Política ambiental da Bahia quer ser destaque internacional, avalia Sodré

    Secretário de Meio Ambiente aponta os objetivos do programa Bahia + Verde, lançado nesta quinta-feira (1º)

    Foto: João Guerra/bahia.ba

    Durante o evento de lançamento do programa “Bahia + Verde” na manhã desta quinta-feira (1º), o secretário estadual de Meio Ambiente (Sema), Eduardo Sodré, ressaltou que um dos objetivos do conjunto de ações ambientais é a inserção do estado na economia global através da sustentabilidade.

    Entre as ações previstas, estão a elaboração de Planos Regionais de Proteção de Espécies Ameaçadas de Extinção, regeneração dos estoques de carbono, proteção de mananciais e desenvolvimento de plataforma de Monitoramento Integrado com uso de Inteligência Artificial.

    “A gente sai de um impacto local para a abrangência internacional. É isso o que a gente quer. A gente vai trabalhar desde a agricultura familiar de baixo carbono até investimentos internacionais. A nossa ideia é trazer para a Bahia para esse momento e fazer essa virada de chave. Se a gente consegue trazer isso hoje, aplicando esses conceitos, esses eixos desse projeto, eu tenho certeza que em curto prazo a Bahia será destaque internacionalmente falando do ponto de vista de desenvolvimento sustentável, de aplicabilidade desses preceitos, seja na forma de cobertura vegetal, de desenvolvimento sustentável, de atração de novas empresas, mas tendo como o meio ambiente como centro de decisão, como base de construção de políticas públicas em conjunto”, destaca Sodré.

    O titular da Sema aponta ainda que, quando o assunto é meio ambiente, o cenário é de responsabilidade de todos e se os setores da economia e da sociedade trabalharem em conjunto, todo mundo sai ganhando.
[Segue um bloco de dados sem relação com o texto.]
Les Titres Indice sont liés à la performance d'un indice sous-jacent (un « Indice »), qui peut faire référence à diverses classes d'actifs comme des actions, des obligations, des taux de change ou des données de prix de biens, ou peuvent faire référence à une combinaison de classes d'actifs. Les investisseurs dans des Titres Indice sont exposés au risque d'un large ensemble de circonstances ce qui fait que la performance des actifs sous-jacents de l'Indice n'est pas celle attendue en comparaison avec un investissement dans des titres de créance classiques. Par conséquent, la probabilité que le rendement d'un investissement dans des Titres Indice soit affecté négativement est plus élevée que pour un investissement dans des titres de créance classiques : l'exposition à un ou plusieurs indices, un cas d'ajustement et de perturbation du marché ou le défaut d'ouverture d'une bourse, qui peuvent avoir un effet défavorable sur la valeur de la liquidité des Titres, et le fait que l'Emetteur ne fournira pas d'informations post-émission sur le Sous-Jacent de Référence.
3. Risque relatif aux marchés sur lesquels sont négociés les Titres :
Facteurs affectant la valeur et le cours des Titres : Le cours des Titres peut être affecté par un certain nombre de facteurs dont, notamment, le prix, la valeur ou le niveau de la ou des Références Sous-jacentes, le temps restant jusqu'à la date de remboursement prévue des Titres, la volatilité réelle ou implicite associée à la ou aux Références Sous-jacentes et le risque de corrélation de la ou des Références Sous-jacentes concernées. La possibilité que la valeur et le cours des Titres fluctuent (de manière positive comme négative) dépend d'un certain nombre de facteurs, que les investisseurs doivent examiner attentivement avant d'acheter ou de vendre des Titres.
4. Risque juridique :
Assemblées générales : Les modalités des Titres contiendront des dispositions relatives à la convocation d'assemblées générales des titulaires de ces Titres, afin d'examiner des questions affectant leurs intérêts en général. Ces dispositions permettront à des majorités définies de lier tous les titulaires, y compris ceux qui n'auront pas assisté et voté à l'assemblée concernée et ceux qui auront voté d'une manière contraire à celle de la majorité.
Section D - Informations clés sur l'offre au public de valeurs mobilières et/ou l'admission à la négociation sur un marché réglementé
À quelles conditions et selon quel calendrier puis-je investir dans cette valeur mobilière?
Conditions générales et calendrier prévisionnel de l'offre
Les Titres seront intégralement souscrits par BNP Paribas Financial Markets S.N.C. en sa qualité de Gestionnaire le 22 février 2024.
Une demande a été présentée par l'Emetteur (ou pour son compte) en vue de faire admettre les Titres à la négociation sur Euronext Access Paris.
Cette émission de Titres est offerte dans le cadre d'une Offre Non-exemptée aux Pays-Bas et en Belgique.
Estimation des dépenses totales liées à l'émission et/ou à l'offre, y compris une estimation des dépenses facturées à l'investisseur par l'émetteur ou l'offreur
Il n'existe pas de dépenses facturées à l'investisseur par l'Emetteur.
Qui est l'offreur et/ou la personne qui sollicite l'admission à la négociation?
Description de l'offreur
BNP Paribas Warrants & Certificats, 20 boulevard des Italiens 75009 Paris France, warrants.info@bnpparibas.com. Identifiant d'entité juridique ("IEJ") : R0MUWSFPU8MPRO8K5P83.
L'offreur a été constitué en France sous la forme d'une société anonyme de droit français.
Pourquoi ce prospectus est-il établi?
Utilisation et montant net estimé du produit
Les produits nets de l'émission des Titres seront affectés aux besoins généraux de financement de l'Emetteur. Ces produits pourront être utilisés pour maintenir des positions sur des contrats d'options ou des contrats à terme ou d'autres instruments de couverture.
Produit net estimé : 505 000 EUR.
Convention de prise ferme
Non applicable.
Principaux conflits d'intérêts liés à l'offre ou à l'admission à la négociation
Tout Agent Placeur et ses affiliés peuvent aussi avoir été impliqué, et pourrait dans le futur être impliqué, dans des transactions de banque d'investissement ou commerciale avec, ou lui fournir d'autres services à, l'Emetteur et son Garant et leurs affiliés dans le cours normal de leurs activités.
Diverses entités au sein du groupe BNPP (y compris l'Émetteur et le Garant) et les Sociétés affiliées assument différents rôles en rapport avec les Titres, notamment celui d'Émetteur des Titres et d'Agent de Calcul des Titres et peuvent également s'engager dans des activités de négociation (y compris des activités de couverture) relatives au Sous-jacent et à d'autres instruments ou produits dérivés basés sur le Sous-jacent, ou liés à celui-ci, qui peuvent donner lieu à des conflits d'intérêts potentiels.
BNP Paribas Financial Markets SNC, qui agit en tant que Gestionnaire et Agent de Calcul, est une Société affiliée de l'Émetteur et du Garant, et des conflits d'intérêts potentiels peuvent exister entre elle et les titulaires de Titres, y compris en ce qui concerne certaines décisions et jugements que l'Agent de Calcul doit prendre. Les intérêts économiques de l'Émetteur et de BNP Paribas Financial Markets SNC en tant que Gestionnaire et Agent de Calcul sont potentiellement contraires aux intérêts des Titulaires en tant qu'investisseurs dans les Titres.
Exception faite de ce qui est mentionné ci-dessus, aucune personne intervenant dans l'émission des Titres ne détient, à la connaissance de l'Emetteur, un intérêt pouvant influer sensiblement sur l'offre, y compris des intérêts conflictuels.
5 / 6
    “O meio ambiente é único. Se a gente trabalha ele nesse sentido, não há que se falar em poder público ou sociedade civil ou setor empresarial. É tudo um único setor. Então a importância desse evento é esse. É estarmos ali reunidos, todos com os objetivos em comum: o desenvolver, preservar, recuperar e que, no final, se tenha desenvolvimento e sustentabilidade ao mesmo tempo. Sustentabilidade não no termo de autossustentável, mas de sustentabilidade ambiental”, argumenta o secretário.